If you only need to run a few 1MB files trough it once, does it really matter if it takes 100ms longer and 2MB more RAM in exchange for the hours more work to program it?
Python's built-in
CSV parser is particularly useful when interfacing to spreadsheet programs in a generic fashion; the
DictReader and DictWriter in particular can make short work of many types of problems.
I do have roughly equivalent functionality with C code I've written myself (and that too handles the RFC 4180 oddish double quote rule:
foo "bar" baz quoted is
"foo ""bar"" baz"), but it takes a lot more code; plus, the Python code is simple enough to give to a new/non-programmer user, and they can do minor alterations to it themselves. Not so with the C code.
Plus, you can add a PyQt5/PySide2 Qt GUI interface on top of it, and it'll work as-is on all major OSes, with just a couple of dozen lines of code; and code that is simple enough for nonprogrammers to understand.
That is a perfectly valid niche. I claim so, because I've used it that way myself, successfully.
(A lot of web-based services nowadays can output (authorized) parts of their database in CSV format, by the way. Using a CSV helper program – one that can be run as-is on different OSes – can munge those in a format that makes it vastly easier for not-very-technical users to do their work on it in a spreadsheet program. And that is not just papering over "lack of knowledge", either; it can apply policy, like anonymize data, and even do it in a reversible way. Such things are sometimes required by politics or internal guidelines – if by law, it must be included in the service itself – and being able to implement such quick tooling can make a big difference in practical operations office culture. Just remember to add Branding, so your work isn't forgotten the moment it is no longer needed.)
Many classical (as in using potential models and not quantum mechanics) molecular dynamics simulations produce snapshots of the simulated system in a text-based format.

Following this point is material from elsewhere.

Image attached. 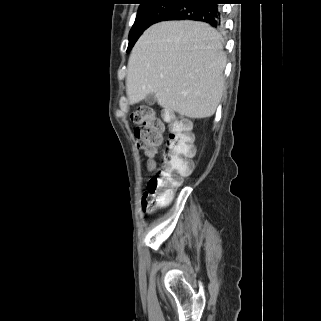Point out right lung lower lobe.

When simulating large systems, they can literally spew this data like from a firehose. It turns out that with RAID storage systems, the bottleneck isn't I/O,
but I/O parsing routines in the standard C library. I've written parser routines for that case too, working thus far at full I/O rates.
Of course, the proper solution to that was to have the simulators output the data in more concise format, preferably using as little CPU time as possible. One such I wrote for Fortran, that allowed storing the data in binary locally (and thus reducing network traffic, speeding up the simulation itself slightly), with Fortran and C tooling that allows slicing that data (across multiple files) in time and space. No, I wasn't clever enough to name it Tardis. (Although "Istard" would've been even more my style.) The simulator was written in Fortran, and that particular simulation worked with almost 200 million atoms. That's roughly 5 GiB of data per "frame" (snapshot of simulation at one moment). I think the dataset, when compressed, did fit a 2 TiB drive.
Sometimes you get to choose the language you use, sometimes you don't because you are maintaining or developing a mature project.
The cost of time spent to develop a solution is often overlooked, but it really is important, and can go either way. A funky addition of a couple of hundred lines of Fortran 95 code can make a project possible, or turn it from a month-long research project (per run) to a week-long one; but you might need a semi-crazy programmer to know whether it is even possible, and how. Letting the programmer choose their favourite language instead of the most appropriate one may turn a one-day project into a multi-month one, because fun is fun, and sometimes the objective is forgotten when you're having too much fun.